To start with, there are the contradictions that have plagued the present regime and that hopefully will be a thing of the past. One has only to think back over the list of parliamentarians, including ministers, who have had to step down because of irregular practices both while handling affairs of the state and in their personal behaviours even as the Government was loudly proclaiming its crusade against corruption and condemning the unethical behaviours of its predecessors. From disrespect to women to dubious financial transactions that have plagued even the Presidency, the country’s image has been battered repeatedly. And the culprits are still having it good on the back of the citizens whom they have duped – and show no sign of remorse whatsoever.

Fiscal irresponsibility has resulted in the country being dependent on foreign partners, leading to spending beyond our budgetary means in order to be able to cope with a string of populist measures that were announced in successive budgets, such as raising the universal pension, with a proposal to eventually raise it to basic minimum wage level. The latter itself has had to be kept afloat by introducing a negative income tax, which is considered to be tantamount to subsidising those who are already economically well-endowed. Whether such measures will be sustainable in the long term has never been openly addressed, and this will definitely be a matter of great concern for the next government. Can we afford levels of spending and public debt that will trap our future generation for decades to come? How will growth take place then, if we have to keep on borrowing simply to pay for upkeep?

Rightly so, our guest Eric Ng thinks that there is an imperative need for a Fiscal Responsibility Act to rein in unbridled government expenditure and reduce the budgetary deficit. We need a radically new paradigm that breaks away from the current trends so as to deal with the challenges that will otherwise become insuperable obstacles. As Eric Ng states : ‘Une nouvelle orientation économique doit faire la part belle à la déconcentration de l’économie, à l’élargissement de la concurrence, à la responsabilité fiscale, à la stabilité monétaire, à la bonne gouvernance économique et à une meilleure redistribution des richesses, entre autres. Il nous faut une autre stratégie économique que celle axée sur l’immobilier à tout prix…’

Although it is a worldwide phenomenon à la Thomas Piketty, we cannot use this as an excuse or a pretext to allow the growing inequality that the country has seen over the past few years to increase any further, with the potential it carries to aggravate social unrest. If we may put it this way: the metro, the innumerable real estate projects and the super-costly surveillance system cannot fill hungry bellies. Visibly, the traditional economic elite and the political class have been surfing on the waves of prosperity, with in many instances the latter brazenly displaying their indecent luxury. This is a slap in the face of the many who are toiling and suffering to make ends meet. If we do not stop this propensity to offend public sensibility, there is no predicting what turn matters may take, with unintended consequences that may well result in grave social upheaval.

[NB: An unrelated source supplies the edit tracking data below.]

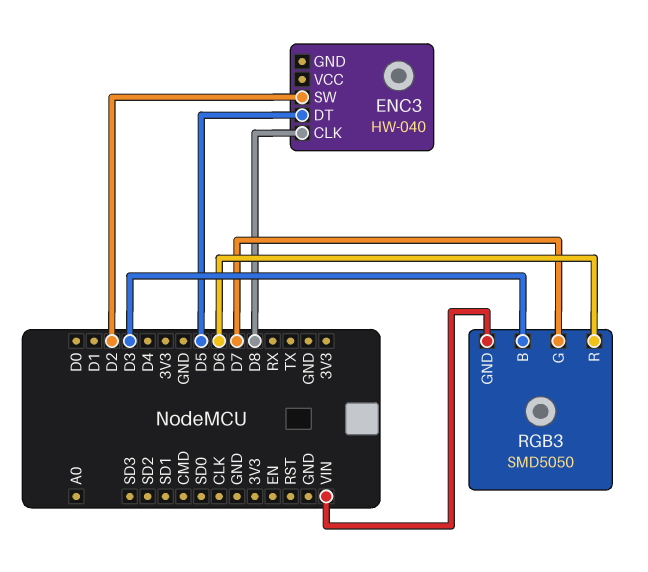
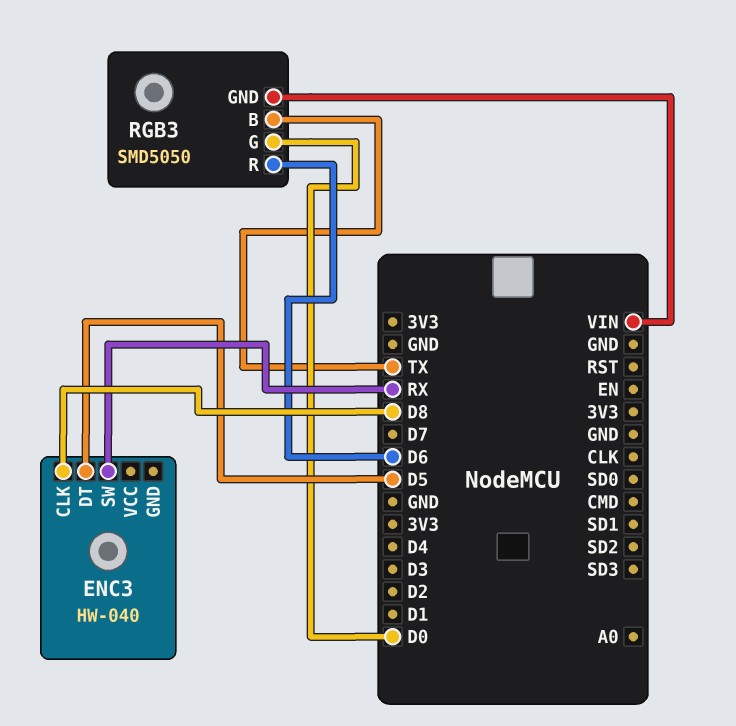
ENC3 pin SW: D2 -> RX
RGB3 pin B: D3 -> TX
RGB3 pin G: D7 -> D0

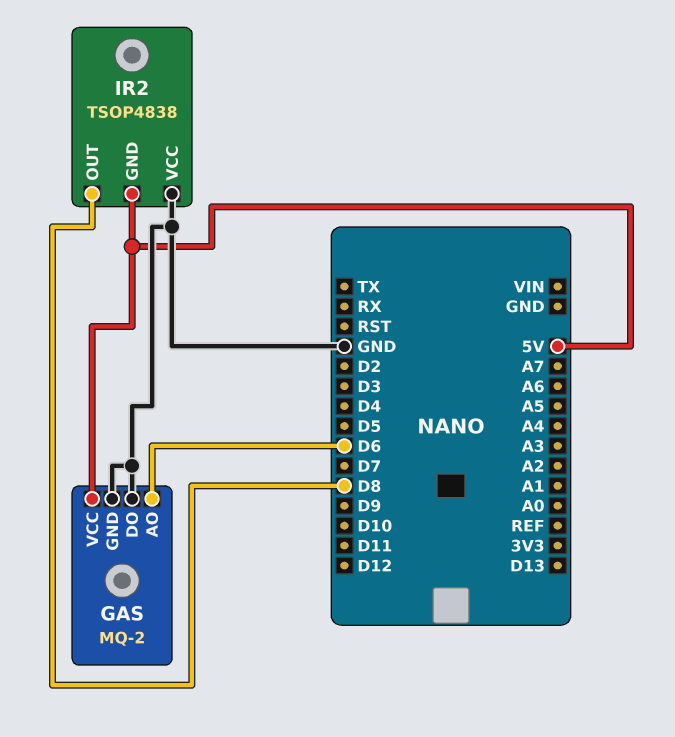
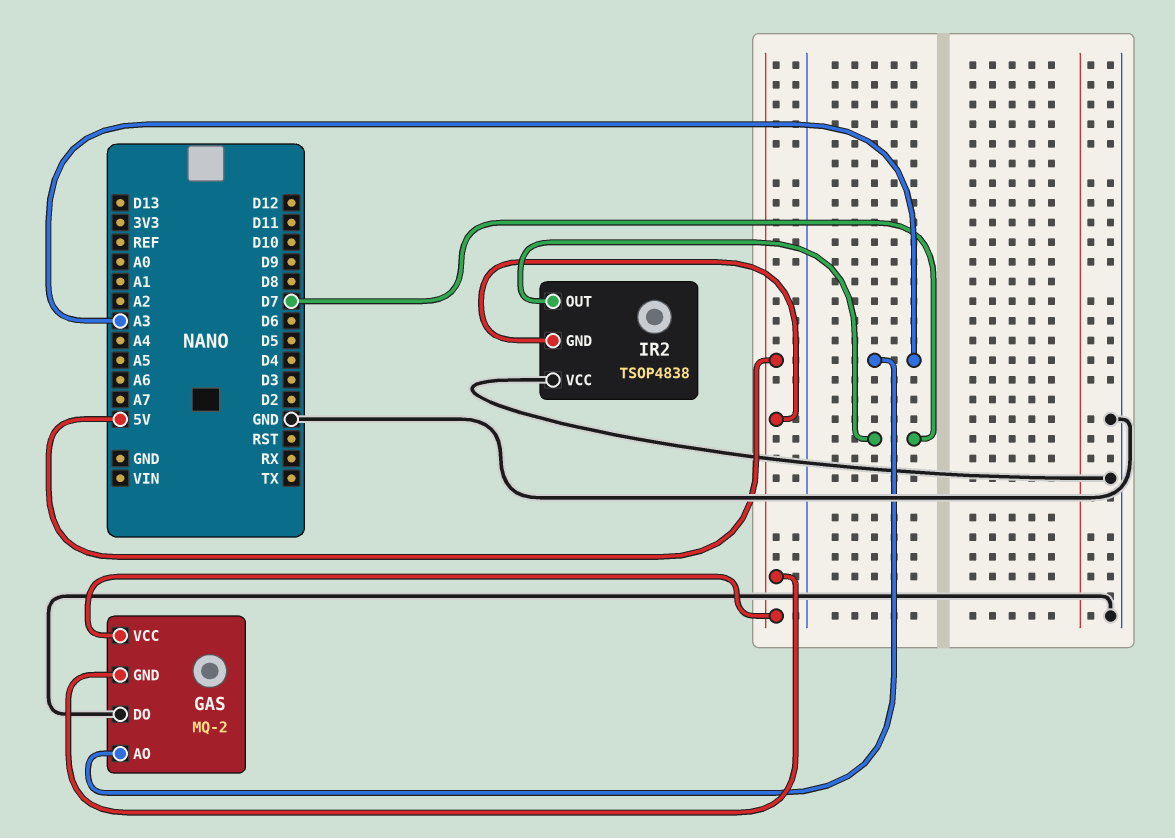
GAS pin AO: D6 -> A3
GAS pin GND: GND -> 5V
IR2 pin OUT: D8 -> D7

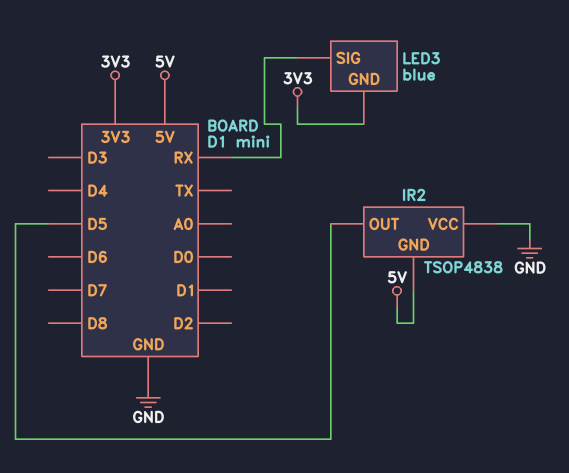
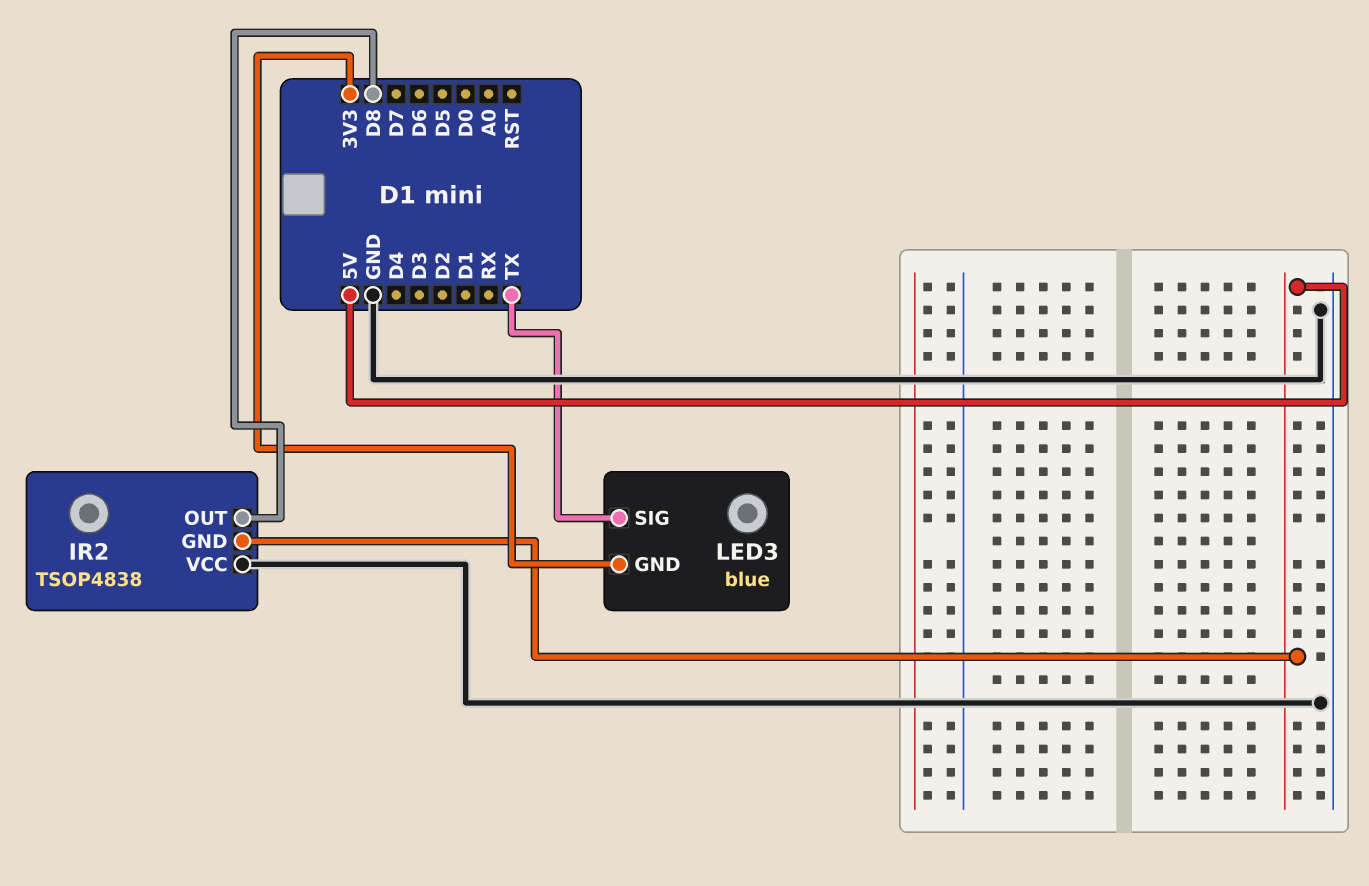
IR2 pin OUT: D5 -> D8
LED3 pin SIG: RX -> TX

To all intents and purposes we are teetering on a very thin edge, and there will be no margin for error in the conduct of the country’s affairs, what with the parlous state of our finances and the formidable obstacles that lie ahead in all sectors we can think of: agriculture, sugarcane and the small planters, the SMEs, textile, global business and the offshore sector… It will require more than just political rhetoric and populist pledges to plug the gaps and lift us to sustainable growth levels.

The next winner will be ushered in with a thick noose around the neck, and any faux pas will be unforgiving. As they say, forewarned is forearmed.